Aging is associated with increased risk of dementia in individuals with DS, with a mean age of diagnosis of 55 years [24, 25]. However, a fraction of individuals with DS will not develop dementia or develop it later (>55–60 years old). Our work suggests that the critical point for dementia is not DYRK1A levels alone but a ratio between the levels of DYRK1A and another HSA21 gene that we call X. High DYRK1A/X ratio may delay onset of AD-type dementia in DS. The increased risk for dementia in individuals with DS is associated with trisomy of the APP gene [44]. In addition, APP locus duplications cause autosomal dominant early-onset AD [45]. APP could thus be a good candidate for X. A low DYRK1A/APP ratio could confer high risk of AD. This hypothesis would be also applicable to diploid elderly individuals with high DYRK1A levels and low AD risk, as these individuals have a high DYRK1A/X ratio, while diploid elderly individuals with low DYRK1A and AD dementia have a low DYRK1A/X ratio.

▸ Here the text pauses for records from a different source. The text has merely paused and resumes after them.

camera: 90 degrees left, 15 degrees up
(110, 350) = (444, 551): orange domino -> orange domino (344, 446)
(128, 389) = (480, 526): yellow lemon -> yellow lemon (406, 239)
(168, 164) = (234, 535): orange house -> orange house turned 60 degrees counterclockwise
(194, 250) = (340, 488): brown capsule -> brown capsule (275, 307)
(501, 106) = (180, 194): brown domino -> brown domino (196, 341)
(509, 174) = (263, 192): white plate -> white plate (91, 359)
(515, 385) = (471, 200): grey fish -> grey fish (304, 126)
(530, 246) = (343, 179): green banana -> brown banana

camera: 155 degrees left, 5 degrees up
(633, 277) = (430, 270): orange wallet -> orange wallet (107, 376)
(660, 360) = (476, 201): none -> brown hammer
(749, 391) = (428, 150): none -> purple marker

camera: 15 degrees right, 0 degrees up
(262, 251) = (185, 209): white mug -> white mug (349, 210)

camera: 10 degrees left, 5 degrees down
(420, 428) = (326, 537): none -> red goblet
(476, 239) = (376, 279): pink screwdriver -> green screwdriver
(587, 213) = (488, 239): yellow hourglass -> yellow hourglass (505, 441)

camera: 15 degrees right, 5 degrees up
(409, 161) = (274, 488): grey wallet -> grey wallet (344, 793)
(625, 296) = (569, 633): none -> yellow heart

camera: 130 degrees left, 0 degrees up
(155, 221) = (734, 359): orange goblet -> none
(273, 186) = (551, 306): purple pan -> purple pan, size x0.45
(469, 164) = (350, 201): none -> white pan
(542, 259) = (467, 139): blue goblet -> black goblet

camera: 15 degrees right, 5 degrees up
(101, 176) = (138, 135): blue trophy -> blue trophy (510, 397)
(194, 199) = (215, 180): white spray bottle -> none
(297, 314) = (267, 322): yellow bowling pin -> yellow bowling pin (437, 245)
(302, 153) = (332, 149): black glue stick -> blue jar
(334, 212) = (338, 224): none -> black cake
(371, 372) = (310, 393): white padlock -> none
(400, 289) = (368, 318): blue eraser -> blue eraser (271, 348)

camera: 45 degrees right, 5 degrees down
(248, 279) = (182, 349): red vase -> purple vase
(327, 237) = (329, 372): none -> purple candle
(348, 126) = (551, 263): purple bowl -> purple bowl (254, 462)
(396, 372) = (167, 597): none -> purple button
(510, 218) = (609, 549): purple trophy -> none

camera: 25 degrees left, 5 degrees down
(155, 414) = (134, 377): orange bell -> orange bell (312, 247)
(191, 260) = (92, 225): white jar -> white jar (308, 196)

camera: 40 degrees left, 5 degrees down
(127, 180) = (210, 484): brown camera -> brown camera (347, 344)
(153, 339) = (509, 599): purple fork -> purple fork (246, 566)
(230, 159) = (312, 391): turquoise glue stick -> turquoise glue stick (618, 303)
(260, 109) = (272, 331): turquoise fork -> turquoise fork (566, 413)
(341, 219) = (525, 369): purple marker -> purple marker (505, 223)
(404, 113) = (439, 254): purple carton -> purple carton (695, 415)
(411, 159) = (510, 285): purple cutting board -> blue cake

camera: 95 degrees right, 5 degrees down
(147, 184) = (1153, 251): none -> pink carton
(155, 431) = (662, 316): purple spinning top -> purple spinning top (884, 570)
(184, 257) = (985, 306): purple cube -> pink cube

Our results show that low plasma DYRK1A may indicate at-risk individuals who may benefit from early treatment to prevent AD. Further experiments with genetically engineered mouse models of AD with 1 or 3 copies of Dyrk1A may help unravel the effects of DYRK1A. Additional longitudinal human cohorts are also needed to confirm these findings and determine the timeline of DYRK1A variation compared to Aβ changes.